SETBACKS WILL COME, NEVER GIVE UP! 💪
You did everything right.
You showed up.
Every single day.
You nailed your nutrition— tracked every gram, hit every macro.
You slept like your life depended on it, because it did.
You progressive overloaded like a machine.
You did the mobility work.
The prehab.
The accessories.
You didn’t ego lift. You recovered smart.
And then— out of absolutely nowhere— your body said “nah.”
Doesn’t matter if you’re 35, 45, or 75.
Doesn’t matter if you’re in the best shape of your life or the worst. The moment you hit your peak— the moment everything is clicking, the weights feel light, the mirror looks different— that’s when the universe starts plotting the next thing that’ll knock you on your ass.
That’s not bad luck. That’s just how it works.
PEAKS INVITE SETBACKS.
The better you get, the closer you are to something breaking. Not because you’re doing something wrong— but because you’re doing everything right. You’re operating at the edge. You’re so dialed in that there’s no buffer left. No room for the small compensations you didn’t even know you were making.

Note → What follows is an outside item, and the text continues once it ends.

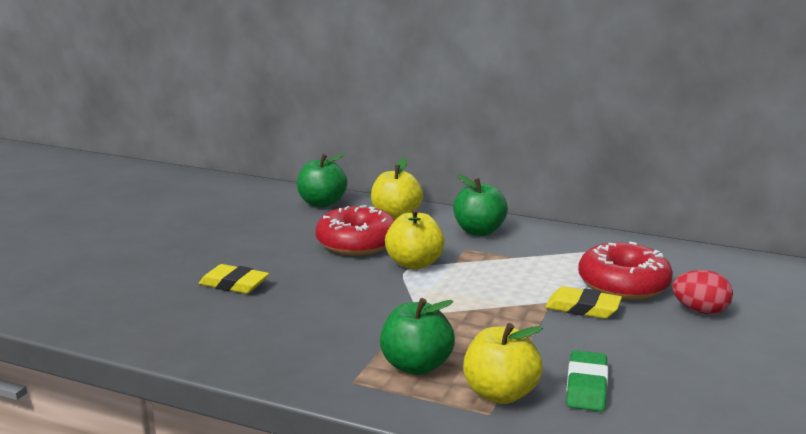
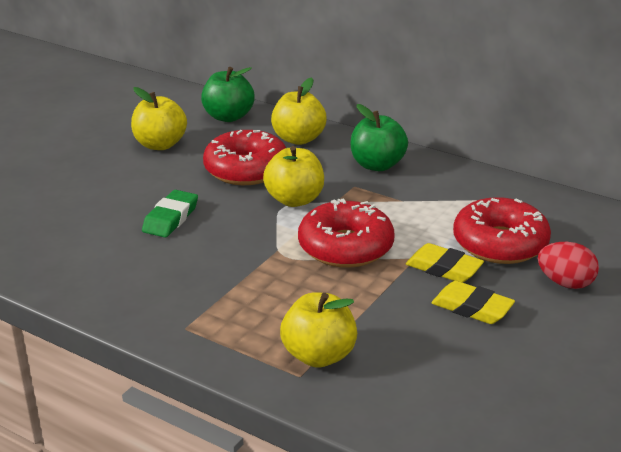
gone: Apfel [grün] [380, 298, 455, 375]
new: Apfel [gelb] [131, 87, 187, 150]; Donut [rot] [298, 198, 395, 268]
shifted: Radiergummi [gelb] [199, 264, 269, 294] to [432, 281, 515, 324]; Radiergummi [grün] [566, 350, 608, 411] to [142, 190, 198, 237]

And the thing is— trying to hold that peak forever? That’s where motherfuckers get hurt.
You start grinding through things you shouldn’t grind through.
You skip the deload weeks because you “feel fine.”
You add weight when you should be subtracting.
You chase PRs when you should be accumulating volume.
And every single time this happens— every single time someone decides they’re going to be the exception to the rule— the setback doesn’t just come, it CRASHES.
I’ve been sitting with this for a while now.
I was SO DIALED IN, I Felt like a unit.
Felt invincible.
And then life happened— had a traffic accident, the recovery, the months of watching iron from the sidelines. And I simply remembered that you can’t force an everlasting peak.
You just can’t.
The body doesn’t work that way. The nervous system doesn’t work that way. Nothing in nature works that way.
There are seasons— expansion, contraction, rest, explosion— and fighting that rhythm doesn’t make you tough.
It makes you a fucking idiot.
EVERYTHING IN LIFE NEEDS TO BE PERIODIZED.
Periodization sometimes sounds like some fancy gym-bro jargon, but it’s actually brutally simple:
Plan your setbacks before they plan you.
Instead of running your body into the ground until it FORCE-STOPS you— you deliberately introduce lighter days. De-load weeks. Active recovery phases. You go lighter so you can go heavier. You back off so you can come in hotter. You accept a small dip so you never have to deal with a catastrophic one.
The guys who never get injured? They’re not luckier.
They’re not always genetically gifted.
They just understand that a scheduled setback beats an unscheduled one EVERY SINGLE TIME!
This isn’t soft.
This isn’t being a bitch about it.
This is actually the smartest, most ruthless thing you can do if you’re playing a long game.
I know right now, some of you are dealing with some real shit. Some of you are on week three of a shoulder injury that won’t quit. Some of you just got knocked the hell back after the best training block of your life. Some of you are watching the scale not move while doing everything “right.”
And it sucks.
I’m not gonna sit here and pretend it doesn’t.
But let me ask you something:
Did you come this far just to come this far?
Because the only way to actually fail— the ONLY way— is if you stop.
Not the setback.
Not the injury.
Not the dip in performance.
THE ONLY WAY TO FAIL IS TO QUIT.
The failure is in waking up one day and deciding it’s easier to just... not show up anymore.
Everything else? That’s just noise.
That’s just part of the game.
So here’s what I need you to do:
MAKE PEACE WITH THE DIP.
Stop fighting the fact that it exists. Stop treating every single setback like it’s the end of the world.
It’s not.
It’s a classroom— a great opportunity for you to LEARN.
It’s the universe’s way of saying— “hey, you missed something. Figure it out.”
Keep showing up.
KEEP THE GRIND ALIVE!
Not because it gets easier.
Not because the setback won’t sting.
But because the alternative— giving up, packing it in, deciding you’re done— that’s the only thing that actually ends the game.
The iron doesn’t care if you’re tired. The iron doesn’t care if you’re injured. The iron doesn’t care if today was a bad day.
But you know what? Tomorrow is a new day. And there’s a whole world of people who’d give anything to be in your position — standing in front of a rack of weights, with a body that can still move, with the fire still burning somewhere deep in your chest.
Don’t waste it.
DON’T YOU EVER, EVER, EVER GIVE THE FUCK UP.
STAY ON THE IRON PATH.
Big KISS,
THE POTATO MAN



this is true for workouts and for life in general, thank you
You're such an inspiration man thank you!